JOB
Pick out each line of the material below that contains the string "value", matching case exactly.

RECORDS FOR THE TASK
▬▬▬
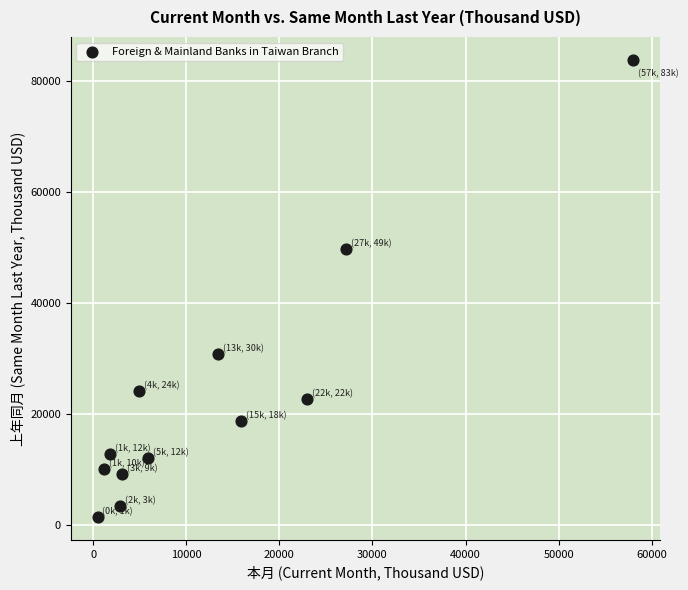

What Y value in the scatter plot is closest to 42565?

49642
▬▬▬
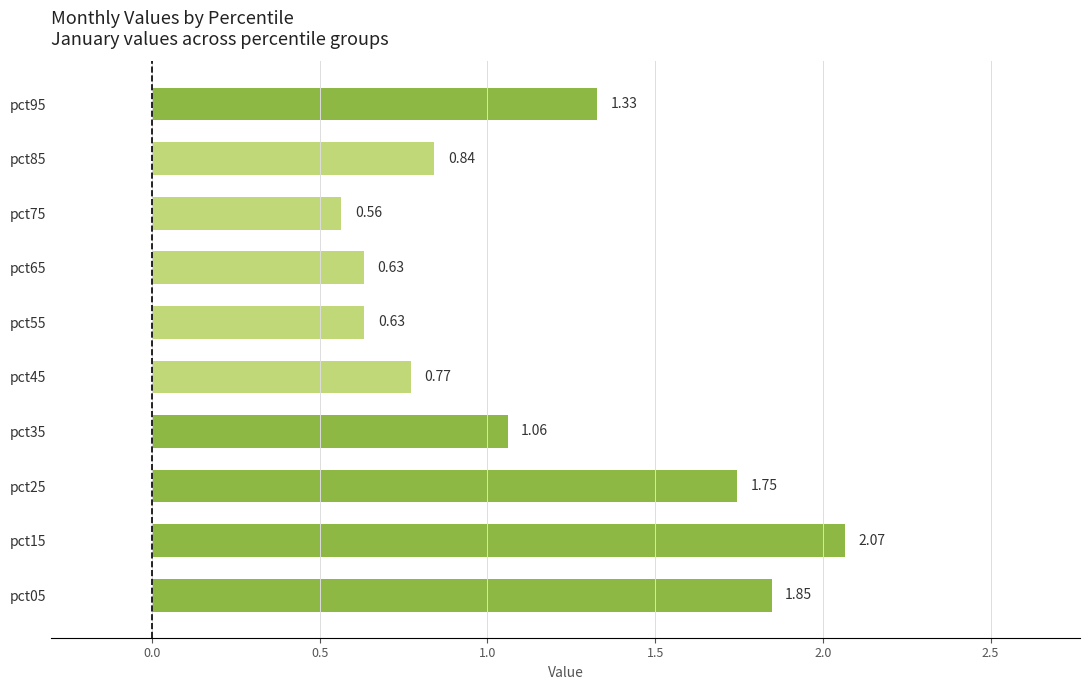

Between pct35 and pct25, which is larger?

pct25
▬▬▬
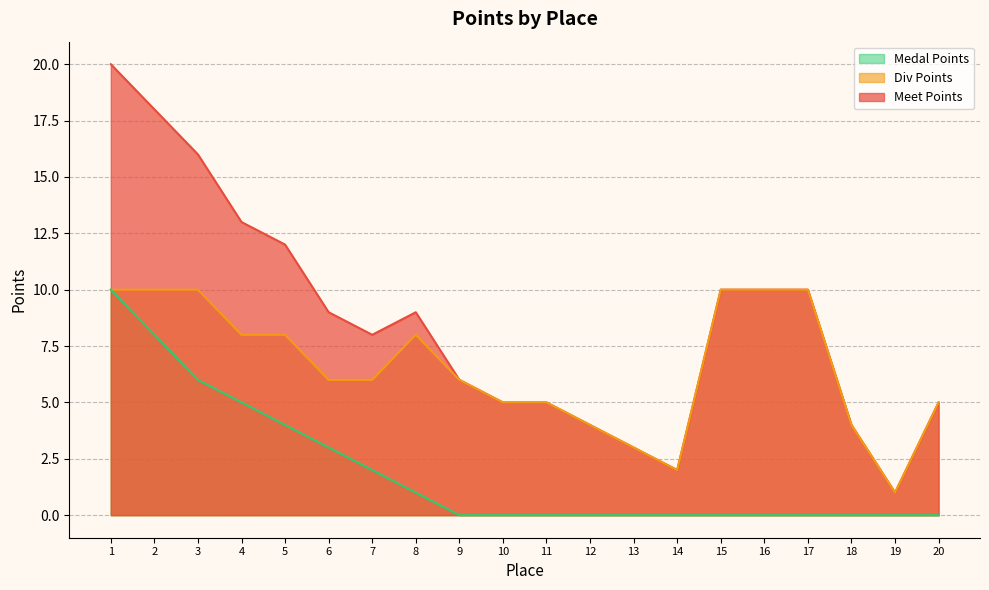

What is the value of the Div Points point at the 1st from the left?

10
▬▬▬
EXERCISE OUTPUT
What Y value in the scatter plot is closest to 42565?
What is the value of the Div Points point at the 1st from the left?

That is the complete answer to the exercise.